Findings suggest language and an active lifestyle play a role in buffering against dementia
University of Sydney researchers who compared people with frontotemporal dementia have found that those born overseas who first spoke a language other than English can tolerate the disease longer before symptoms gain a foothold.
The researchers have called for more sophisticated diagnostic criteria and clinical record keeping to address their findings.
The study led by Ms Amira Skeggs, a clinical researcher in the School of Psychology, has been published in the Journal of Neurology. It focuses on one of three types of the disease known as behavioural variant frontotemporal dementia (bvFTD). In February, American actor Bruce Willis announced he had been diagnosed with frontotemporal dementia.
“Frontotemporal dementia refers to a set of younger-onset dementia syndromes, which are typically diagnosed before the age of 65,” Ms Skeggs said.
“Our findings suggest that current diagnostic methods might be less accurate at identifying symptoms in Australians from culturally diverse backgrounds.
“When it comes to neurodegenerative syndromes like bvFTD, culturally diverse people can have a later onset of the disease compared to monolingual Australians because they have other factors which could increase their resilience or cognitive reserve.”
Cognitive reserve is a kind of fortification that helps the brain weather progression of neurodegeneration before symptoms of mental decline emerge.
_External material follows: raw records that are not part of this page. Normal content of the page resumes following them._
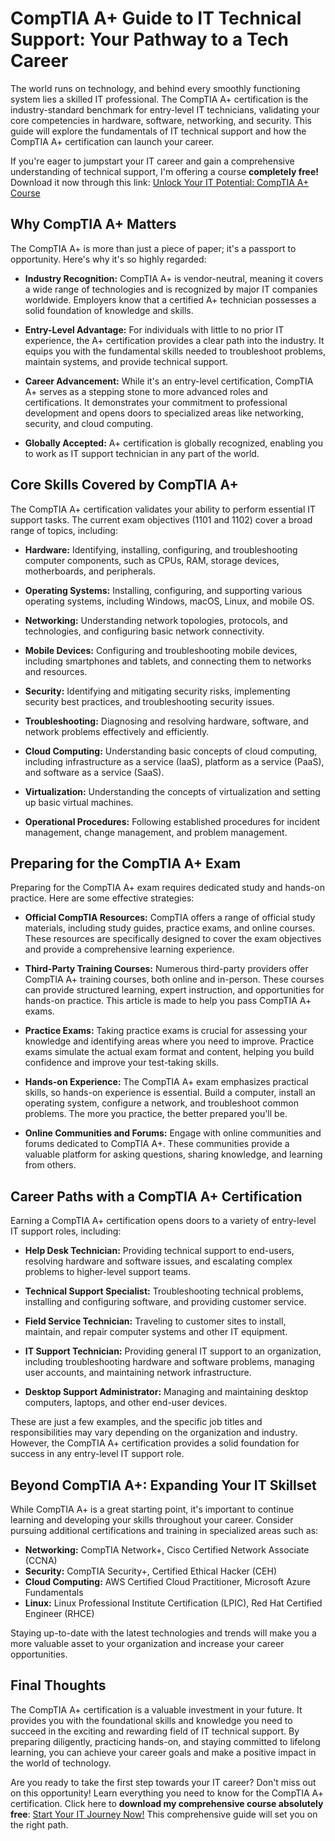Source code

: # CompTIA A+ Guide to IT Technical Support: Your Pathway to a Tech Career

The world runs on technology, and behind every smoothly functioning system lies a skilled IT professional. The CompTIA A+ certification is the industry-standard benchmark for entry-level IT technicians, validating your core competencies in hardware, software, networking, and security. This guide will explore the fundamentals of IT technical support and how the CompTIA A+ certification can launch your career.

If you're eager to jumpstart your IT career and gain a comprehensive understanding of technical support, I'm offering a course **completely free!** Download it now through this link: [Unlock Your IT Potential: CompTIA A+ Course](https://udemywork.com/comptia-a-guide-to-it-technical-support)

## Why CompTIA A+ Matters

The CompTIA A+ is more than just a piece of paper; it's a passport to opportunity. Here's why it's so highly regarded:

*   **Industry Recognition:** CompTIA A+ is vendor-neutral, meaning it covers a wide range of technologies and is recognized by major IT companies worldwide. Employers know that a certified A+ technician possesses a solid foundation of knowledge and skills.

*   **Entry-Level Advantage:** For individuals with little to no prior IT experience, the A+ certification provides a clear path into the industry. It equips you with the fundamental skills needed to troubleshoot problems, maintain systems, and provide technical support.

*   **Career Advancement:** While it's an entry-level certification, CompTIA A+ serves as a stepping stone to more advanced roles and certifications. It demonstrates your commitment to professional development and opens doors to specialized areas like networking, security, and cloud computing.

*   **Globally Accepted:** A+ certification is globally recognized, enabling you to work as IT support technician in any part of the world.

## Core Skills Covered by CompTIA A+

The CompTIA A+ certification validates your ability to perform essential IT support tasks. The current exam objectives (1101 and 1102) cover a broad range of topics, including:

*   **Hardware:** Identifying, installing, configuring, and troubleshooting computer components, such as CPUs, RAM, storage devices, motherboards, and peripherals.

*   **Operating Systems:** Installing, configuring, and supporting various operating systems, including Windows, macOS, Linux, and mobile OS.

*   **Networking:** Understanding network topologies, protocols, and technologies, and configuring basic network connectivity.

*   **Mobile Devices:** Configuring and troubleshooting mobile devices, including smartphones and tablets, and connecting them to networks and resources.

*   **Security:** Identifying and mitigating security risks, implementing security best practices, and troubleshooting security issues.

*   **Troubleshooting:** Diagnosing and resolving hardware, software, and network problems effectively and efficiently.

*   **Cloud Computing:** Understanding basic concepts of cloud computing, including infrastructure as a service (IaaS), platform as a service (PaaS), and software as a service (SaaS).

*   **Virtualization:** Understanding the concepts of virtualization and setting up basic virtual machines.

*   **Operational Procedures:** Following established procedures for incident management, change management, and problem management.

## Preparing for the CompTIA A+ Exam

Preparing for the CompTIA A+ exam requires dedicated study and hands-on practice. Here are some effective strategies:

*   **Official CompTIA Resources:** CompTIA offers a range of official study materials, including study guides, practice exams, and online courses. These resources are specifically designed to cover the exam objectives and provide a comprehensive learning experience.

*   **Third-Party Training Courses:** Numerous third-party providers offer CompTIA A+ training courses, both online and in-person. These courses can provide structured learning, expert instruction, and opportunities for hands-on practice. This article is made to help you pass CompTIA A+ exams.

*   **Practice Exams:** Taking practice exams is crucial for assessing your knowledge and identifying areas where you need to improve. Practice exams simulate the actual exam format and content, helping you build confidence and improve your test-taking skills.

*   **Hands-on Experience:** The CompTIA A+ exam emphasizes practical skills, so hands-on experience is essential. Build a computer, install an operating system, configure a network, and troubleshoot common problems. The more you practice, the better prepared you'll be.

*   **Online Communities and Forums:** Engage with online communities and forums dedicated to CompTIA A+. These communities provide a valuable platform for asking questions, sharing knowledge, and learning from others.

## Career Paths with a CompTIA A+ Certification

Earning a CompTIA A+ certification opens doors to a variety of entry-level IT support roles, including:

*   **Help Desk Technician:** Providing technical support to end-users, resolving hardware and software issues, and escalating complex problems to higher-level support teams.

*   **Technical Support Specialist:** Troubleshooting technical problems, installing and configuring software, and providing customer service.

*   **Field Service Technician:** Traveling to customer sites to install, maintain, and repair computer systems and other IT equipment.

*   **IT Support Technician:** Providing general IT support to an organization, including troubleshooting hardware and software problems, managing user accounts, and maintaining network infrastructure.

*   **Desktop Support Administrator:** Managing and maintaining desktop computers, laptops, and other end-user devices.

These are just a few examples, and the specific job titles and responsibilities may vary depending on the organization and industry. However, the CompTIA A+ certification provides a solid foundation for success in any entry-level IT support role.

## Beyond CompTIA A+: Expanding Your IT Skillset

While CompTIA A+ is a great starting point, it's important to continue learning and developing your skills throughout your career. Consider pursuing additional certifications and training in specialized areas such as:

*   **Networking:** CompTIA Network+, Cisco Certified Network Associate (CCNA)
*   **Security:** CompTIA Security+, Certified Ethical Hacker (CEH)
*   **Cloud Computing:** AWS Certified Cloud Practitioner, Microsoft Azure Fundamentals
*   **Linux:** Linux Professional Institute Certification (LPIC), Red Hat Certified Engineer (RHCE)

Staying up-to-date with the latest technologies and trends will make you a more valuable asset to your organization and increase your career opportunities.

## Final Thoughts

The CompTIA A+ certification is a valuable investment in your future. It provides you with the foundational skills and knowledge you need to succeed in the exciting and rewarding field of IT technical support. By preparing diligently, practicing hands-on, and staying committed to lifelong learning, you can achieve your career goals and make a positive impact in the world of technology.

Are you ready to take the first step towards your IT career? Don't miss out on this opportunity! Learn everything you need to know for the CompTIA A+ certification. Click here to **download my comprehensive course absolutely free**: [Start Your IT Journey Now!](https://udemywork.com/comptia-a-guide-to-it-technical-support) This comprehensive guide will set you on the right path.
This reserve is built up over an active lifetime and is influenced by a range of factors.
“There is a tendency for culturally diverse patients, particularly those who come to Australia, to have higher levels of cognitive reserve,” Ms Skeggs said.
“Multilingualism, education, working in a complex profession for a long time, all of these factors add up and make you more resilient to cognitive decline – up to a point.
“The downside of this cognitive reserve is that it may cause diagnosis to be delayed or mistaken. At the point where the disease becomes visible to others, the patient’s cognition may decline steeply because they have had a sustained period of brain atrophy without it being addressed.”
BvFTD is a progressive neurodegenerative disease that affects brain areas responsible for behaviour, personality, language and emotions. Degeneration of nerve cells in the brain leads to the loss of function in these areas, typically starting gradually and worsening over time.
In the study, researchers compared clinical symptoms of people with bvFTD based on culture and language for the first time. The 107 participants were separated into three groups: Australians who speak only English and two groups of culturally diverse people, one that spoke English as their first language and another that spoke a different tongue in the beginning.
“Comparisons revealed that the group who spoke a non-English first language performed worse than the other groups on verbal tests but better on non-verbal tests,” Ms Skeggs said.
“The poor verbal performance in the non-English speaking group is probably influenced by cultural biases within current clinical tests, so the reason they are showing decline may not actually be because they are declining.”
Ms Skeggs said an interesting finding emerged where bilingual patients lost their second language.
“We had one Vietnamese patient who spoke English perfectly before disease onset, but by the time the disease had progressed, he had completely lost his English ability and could only communicate in Vietnamese, even though he had been speaking English perfectly for over 50 years,” she said.
A major healthcare shortfall that needs to be updated for people with bvFTD, Ms Skeggs said, is the skewed diagnostic criteria, which has almost been built entirely on Western profiles. In Australia 29 percent of the population is born overseas.
“At the moment we probably don’t have an accurate and valid way of diagnosing symptoms or disease in culturally and linguistically diverse people,” Ms Skeggs said.
“Currently, all the diagnostic criteria are based off Western samples, which means that it can be difficult to diagnose the diseases in non-Western people because they may not have the same symptoms.
“There is also some evidence that non-English-speaking patients are diagnosed at a later age, potentially due to a delay in clinical diagnosis or cognitive reserve slowing the disease onset.”
The researchers said clinics should be collecting information about a patient’s cultural background, bilingualism and education, and offer alternatives during diagnosis such as a translator or image-based testing.
The study was conducted at FRONTIER Research Group, Australia’s largest specialist clinic for frontotemporal dementia.
DOI: https://doi.org/10.1007/s00415-023-11638-w
Declaration: This study was supported by ForeFront, a large collaborative research group dedicated to the study of neurodegenerative diseases and funded by the National Health and Medical Research Council of Australia Program Grant, Dementia Research Team Grant, and the ARC Centre of Excellence in Cognition and its Disorders.